Wersebeckmann et al_local_env_spring.csv
Wersebeckmann et al_local_env_spring.txt
Wersebeckmann et al_local_env_summer.csv
Wersebeckmann et al_local_env_summer.txt
> This dataframe contains general information on plant species abbreviation and status according to the Red List of plants in Germany.
Wersebeckmann et al_plant_species_abbreviation.csv
Wersebeckmann et al_plant_species_abbreviation.txt
Data for analysis
Wersebeckmann et al_plant_species_matrix.csv
Wersebeckmann et al_plant_species_matrix.txt
Cover data on plant species summarised over all sampling rounds.
Wersebeckmann et al_local_env.csv
Wersebeckmann et al_local_env.txt
Wersebeckmann et al_ecological_plant_traits.csv
Wersebeckmann et al_ecological_plant_traits.txt
Data on local environmental parameters for each study plot averaged over all sampling rounds.
Sharing/access Information
Was data derived from another source?
If yes, list source(s):
> Annual mean temperature (Lorch\, 2015–2019) is based on climate data provided the weather station of Geisenheim University (2015-2019\, https://rebschutz.hs-geisenheim.de/wetterstationen/witterung.php).
> Written with StackEdit.
Methods
Methods in brief, for details, see manuscript:
Vegetation surveying and assessment of local environmental data:
- Vegetation surveys were carried out in 2019 in two sampling rounds in March and June-July.
- For each sampling round, two pairs of vegetated and open inter-rows were selected in the center of each vertically oriented vineyard and two pairs of embankments and terrace inter-rows were selected in the center of each terraced vineyard. The plant community was assessed in rectangles of 1 x 6 m in each selected inter-row and embankment (vineyard compartments) respectively, resulting in four quadrats per vineyard and sampling round. As fallows were difficult to assess due to dense scrub,
we used one plot of 4 x 6 m for vegetation surveying. Within each plot, we identified all vascular plants and estimated their respective ground cover according to Londo (Londo 1976). - We additionally estimated the percentage cover of total vegetation, bare ground, litter, shrubs, and trees. Nomenclature follows Buttler et al. (2018).
Data processing:
- For statistical analysis, Londo cover-abundance values were transformed into mean values according to Leyer and Wesche (2007), and mean values for percentage
cover of total vegetation, bare ground, litter, shrub, and tree cover were calculated and averaged over the two sampling rounds. - To determine the total cover of herbaceous vegetation and grasses per plot, we added up all transformed cover values of the respective grass and herbaceous species.
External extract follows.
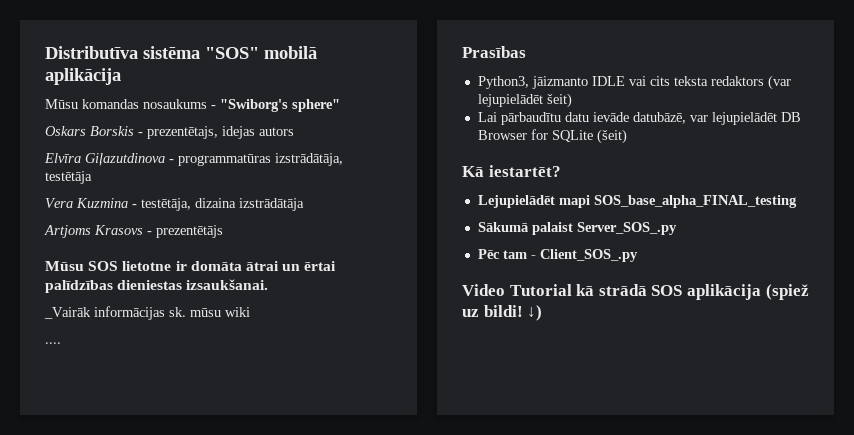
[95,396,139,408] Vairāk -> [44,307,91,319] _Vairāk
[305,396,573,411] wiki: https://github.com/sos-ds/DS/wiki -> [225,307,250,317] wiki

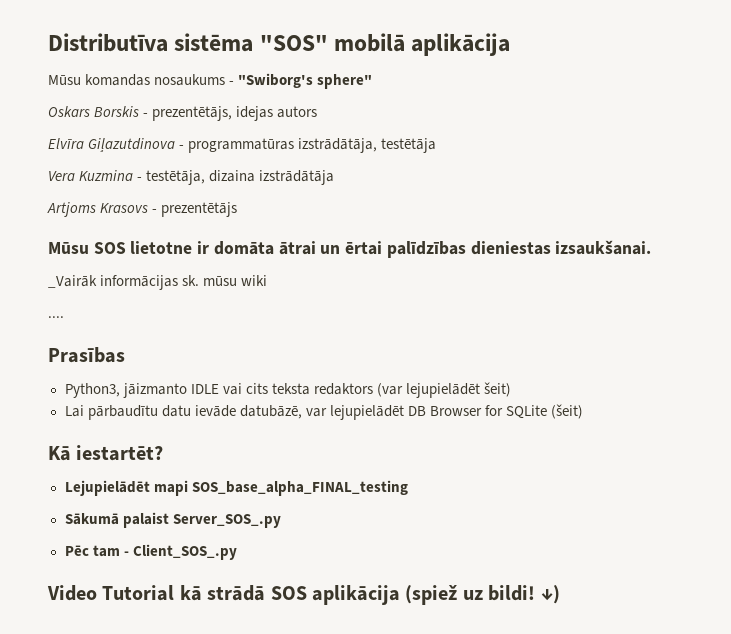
[147,126,218,139] prezentētajs, -> [152,106,233,121] prezentētājs,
- To describe site-specific factors, we calculated Ellenberg indicator values for nitrogen, temperature, light, moisture, and reaction for each vineyard compartment. Only presence-absence data of species abundance were used to compute mean indicator values. Species without existing Ellenberg values were excluded from the analyses.
- To account for distinct management-related disturbance intensities, we implemented a disturbance gradient ranging from high disturbance (1) in open and terrace inter-rows, to intermediate disturbance in vegetated inter-rows (2) and embankments (3) to low disturbance (4) in fallows.
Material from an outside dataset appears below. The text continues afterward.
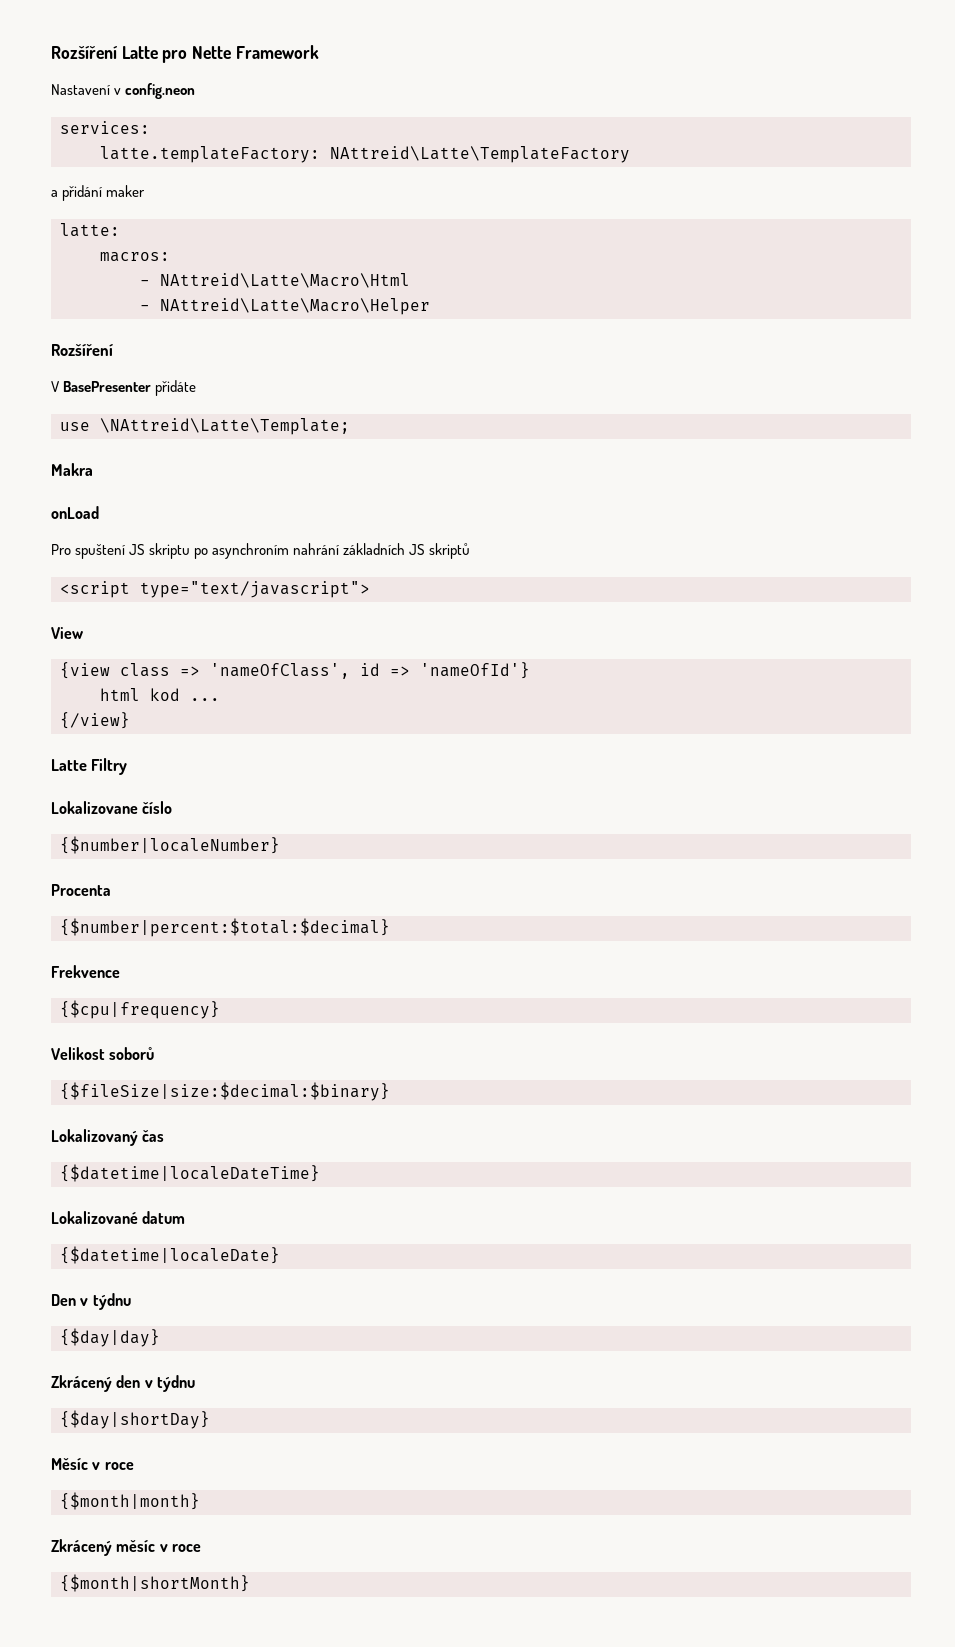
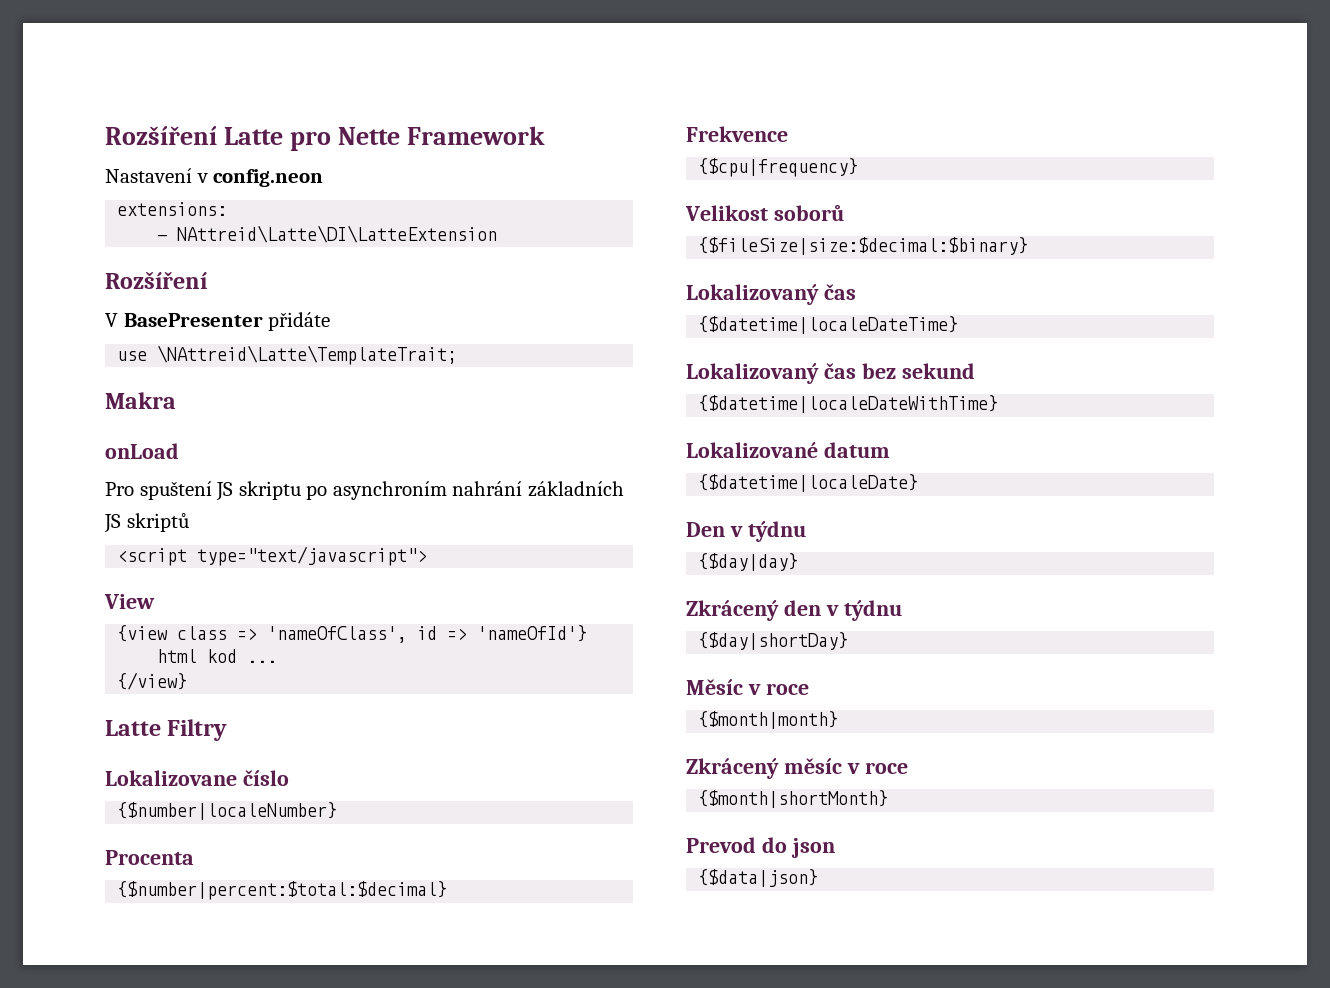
[60,121,150,134] [100,146,630,163] [51,185,146,201] [60,223,120,237] [100,252,170,262] [140,273,410,288] [140,298,430,315] services: // latte.templateFactory: NAttreid\Latte\TemplateFactory // a přidání maker // latte: // macros: // - NAttreid\Latte\Macro\Html // - NAttreid\Latte\Macro\Helper -> [117,202,228,216] [157,225,498,243] extensions: // - NAttreid\Latte\DI\LatteExtension
[100,418,350,435] \NAttreid\Latte\Template; -> [157,345,458,365] \NAttreid\Latte\TemplateTrait;
(320, 1173) none -> [686,363,975,384] [698,395,999,413] // Lokalizovaný čas bez sekund // {$datetime|localeDateWithTime}
(250, 1583) none -> [686,837,835,858] [698,869,819,887] // Prevod do json // {$data|json}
- To describe ecological traits of plant species, we calculated CSR strategy types according to Grime (2002) for each site. We used a numerical implementation to handle the strategy types mathematically and translated the three categories (CSR) into values ranging from 0-3 for each of the three strategy dimensions (competitiveness, stress tolerance, and ruderality). The three scores of each species sum up to three and each score corresponds to the number of the respective letter in the strategy category. We calculated mean values for each strategy type for each site based on presence-absence data. We assigned species to different life forms (annual, biennial, perennial).
- We chose (generalized) linear mixed effect models (GLMMs) and indirect ordination methods (DCA) for analysis.